Commento
04.01.2019 - 06:300

Perché la Luna fa ancora gola...

A noi, col naso all’insù, viene voglia di urlare che quella Luna non è di nessuno. O meglio: è di tutti.

Fra i due litiganti (le superpotenze per antonomasia, cioè Stati Uniti e Russia) c’è ormai un terzo che gode e si fa largo, la Cina. E lo fa anche posando la sua sonda sulla parte nascosta della Luna, che finora era stata calcata nella sua parte visibile soltanto da un altro fra i due (sé credenti) padroni del mondo, gli Usa, nel lontano 1969. Per carità, non che finora non ci fossimo accorti della forza e dell’invasività della Cina e dei crescenti attriti fra giganti in un mondo non più bipolare. Basti anche solo pensare alla recente cagnara prodotta da Trump con l’imposizione di tasse ai beni cinesi in entrata.

Beni che a prezzi stracciatissimi ormai da tempo finiscono nelle nostre case, facendo fare salti mortali (che a volte diventano veramente mortali) a chi qui produce a costi evidentemente più alti nel rispetto di altre regole sociali e ambientali.

Grazie all’allunaggio del 3 di gennaio, anche se altre agenzie spaziali stanno facendo passi più lunghi, il regime di Pechino nella partita ha segnato una rete spettacolare, cioè di grande impatto nel villaggio globale. Internamente sfrutterà la missione per dimostrare ai suoi cittadini quanto è capace di fare il partito unico che la governa. La Luna permetterà così di far crescere in loro la convinzione di vivere in uno Stato forte e ben organizzato, una nuova superpotenza che vale la pena (anzi conviene) riconoscere e accettare pur trattandosi di un sistema tutt’altro che democratico. Del resto non è che la Russia (di Putin) e gli Usa (del suo amico Donald) siano esempi da manuale. Quale sogno migliore per un regime che ha bisogno di garantirsi credibilità e fedeltà, se non proprio questo mirabolante atterraggio? Come ogni primattore geopolitico, la Cina di Xi Jinping sa che deve assicurarsi la sopravvivenza e il futuro in vari ambiti, che vanno dalla ricerca delle materie prime (che provengano sfruttando oggi l’Africa o un domani la Luna/spazio, fa lo stesso) all’approvviggionamento energetico; allo sviluppo e al controllo autonomo delle telecomunicazioni (per allunare lassù sul lato nascosto è stato necessario creare un ponte con un satellite), per non parlare dell’eterna questione – pure essa vitale – del controllo della (propria) sicurezza interna ed esterna. Lo sa e si dà da fare.

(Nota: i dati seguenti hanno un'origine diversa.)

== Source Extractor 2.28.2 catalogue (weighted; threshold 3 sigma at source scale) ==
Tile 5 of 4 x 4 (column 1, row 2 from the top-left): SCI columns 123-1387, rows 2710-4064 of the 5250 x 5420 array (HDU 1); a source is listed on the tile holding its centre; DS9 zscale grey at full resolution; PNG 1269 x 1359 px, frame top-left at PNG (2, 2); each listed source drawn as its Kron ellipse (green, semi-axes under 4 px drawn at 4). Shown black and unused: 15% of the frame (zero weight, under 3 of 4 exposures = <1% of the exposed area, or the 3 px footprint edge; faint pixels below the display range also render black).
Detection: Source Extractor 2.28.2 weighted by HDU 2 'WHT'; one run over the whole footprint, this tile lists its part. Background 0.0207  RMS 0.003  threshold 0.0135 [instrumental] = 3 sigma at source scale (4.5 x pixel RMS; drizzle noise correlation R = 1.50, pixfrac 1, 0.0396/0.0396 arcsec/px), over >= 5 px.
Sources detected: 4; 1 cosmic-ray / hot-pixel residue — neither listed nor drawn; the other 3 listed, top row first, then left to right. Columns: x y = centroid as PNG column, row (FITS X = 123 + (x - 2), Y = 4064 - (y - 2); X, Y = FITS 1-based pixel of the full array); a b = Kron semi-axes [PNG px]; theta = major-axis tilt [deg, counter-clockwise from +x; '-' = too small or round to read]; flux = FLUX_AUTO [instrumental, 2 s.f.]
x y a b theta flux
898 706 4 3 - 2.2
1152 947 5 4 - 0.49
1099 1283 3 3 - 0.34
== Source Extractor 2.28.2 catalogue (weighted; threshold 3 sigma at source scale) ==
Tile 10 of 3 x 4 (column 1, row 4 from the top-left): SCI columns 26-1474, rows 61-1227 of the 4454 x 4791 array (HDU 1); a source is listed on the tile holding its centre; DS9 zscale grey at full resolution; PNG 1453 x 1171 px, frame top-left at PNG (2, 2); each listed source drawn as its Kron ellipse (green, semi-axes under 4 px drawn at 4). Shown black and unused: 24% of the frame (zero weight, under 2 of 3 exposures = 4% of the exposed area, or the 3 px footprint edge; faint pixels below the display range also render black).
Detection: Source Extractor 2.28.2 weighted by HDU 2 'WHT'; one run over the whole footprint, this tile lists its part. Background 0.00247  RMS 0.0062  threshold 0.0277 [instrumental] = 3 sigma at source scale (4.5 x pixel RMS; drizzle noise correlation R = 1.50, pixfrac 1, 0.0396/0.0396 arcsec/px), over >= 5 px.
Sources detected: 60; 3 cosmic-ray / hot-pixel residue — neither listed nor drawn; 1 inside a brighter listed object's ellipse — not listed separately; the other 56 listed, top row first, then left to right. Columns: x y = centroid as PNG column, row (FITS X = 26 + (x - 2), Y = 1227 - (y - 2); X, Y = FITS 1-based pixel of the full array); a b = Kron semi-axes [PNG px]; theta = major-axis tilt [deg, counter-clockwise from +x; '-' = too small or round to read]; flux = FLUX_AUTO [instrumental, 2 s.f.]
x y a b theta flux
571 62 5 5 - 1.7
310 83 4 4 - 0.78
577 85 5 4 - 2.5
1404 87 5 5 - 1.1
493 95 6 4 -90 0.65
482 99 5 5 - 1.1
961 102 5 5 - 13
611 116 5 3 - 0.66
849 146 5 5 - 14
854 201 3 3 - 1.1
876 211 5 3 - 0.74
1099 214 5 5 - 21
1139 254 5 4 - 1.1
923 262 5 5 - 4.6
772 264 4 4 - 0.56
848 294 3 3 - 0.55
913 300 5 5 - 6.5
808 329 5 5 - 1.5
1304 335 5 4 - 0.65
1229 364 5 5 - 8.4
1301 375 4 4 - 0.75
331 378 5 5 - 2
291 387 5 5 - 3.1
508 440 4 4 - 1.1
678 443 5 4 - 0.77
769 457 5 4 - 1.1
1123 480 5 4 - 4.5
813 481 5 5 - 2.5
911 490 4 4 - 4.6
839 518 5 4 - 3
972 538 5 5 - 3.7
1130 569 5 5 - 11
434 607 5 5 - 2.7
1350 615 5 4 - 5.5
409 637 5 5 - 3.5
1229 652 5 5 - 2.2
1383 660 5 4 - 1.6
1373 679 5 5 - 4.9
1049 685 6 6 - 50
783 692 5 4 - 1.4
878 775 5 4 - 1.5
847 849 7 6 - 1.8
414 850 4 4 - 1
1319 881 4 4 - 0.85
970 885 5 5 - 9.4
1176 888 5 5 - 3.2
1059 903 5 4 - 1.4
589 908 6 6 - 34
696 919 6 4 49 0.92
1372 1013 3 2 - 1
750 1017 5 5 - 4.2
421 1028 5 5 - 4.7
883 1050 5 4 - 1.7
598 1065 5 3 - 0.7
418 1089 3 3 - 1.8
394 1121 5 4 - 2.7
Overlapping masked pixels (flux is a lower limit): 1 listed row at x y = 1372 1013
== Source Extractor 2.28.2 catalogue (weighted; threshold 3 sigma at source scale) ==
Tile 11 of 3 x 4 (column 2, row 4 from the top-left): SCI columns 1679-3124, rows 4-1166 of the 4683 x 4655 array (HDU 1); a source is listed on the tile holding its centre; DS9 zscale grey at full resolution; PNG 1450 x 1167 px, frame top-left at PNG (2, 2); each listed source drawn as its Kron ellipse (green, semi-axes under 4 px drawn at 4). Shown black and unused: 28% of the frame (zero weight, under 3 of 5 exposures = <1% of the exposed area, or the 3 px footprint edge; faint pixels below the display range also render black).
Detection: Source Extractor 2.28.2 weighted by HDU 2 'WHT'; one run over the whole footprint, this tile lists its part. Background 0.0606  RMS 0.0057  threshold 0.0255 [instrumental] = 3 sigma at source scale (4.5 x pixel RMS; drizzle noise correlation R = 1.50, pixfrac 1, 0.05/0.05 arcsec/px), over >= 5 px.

E per chi come noi sta a guardare i giganti ridefinire i loro ruoli sbirciando dal proprio piccolo orticello, cosa accadrà? Potrebbe essere più facile muoversi, o il tutto si complicherà? Difficile dirlo, nemmeno gli esperti osano predizioni certe: resta il fatto che, mentre Usa, Russia e Cina fanno passi da gigante, l’Unione europea rischia (pericolosamente) di disgregarsi e fra i tre signori del mondo c’è chi – un tempo alleato – le sta purtroppo dando una bella mano.

Comunque sia, da oggi, ogni volta che alzeremo lo sguardo al cielo e scorgeremo la Luna, ci verrà in mente che lassù ora sono ‘sbarcati’ anche i cinesi con il loro ragno meccanico. Con l’idea di aprire fra le stelle nuove vie della seta.

A noi, col naso all’insù, viene comunque tanta voglia di urlare che quella Luna non è di nessuno. O meglio è di tutti. Ma la storia insegna che i piantabandiera, in cielo e anche in terra, non l’hanno mai pensata così.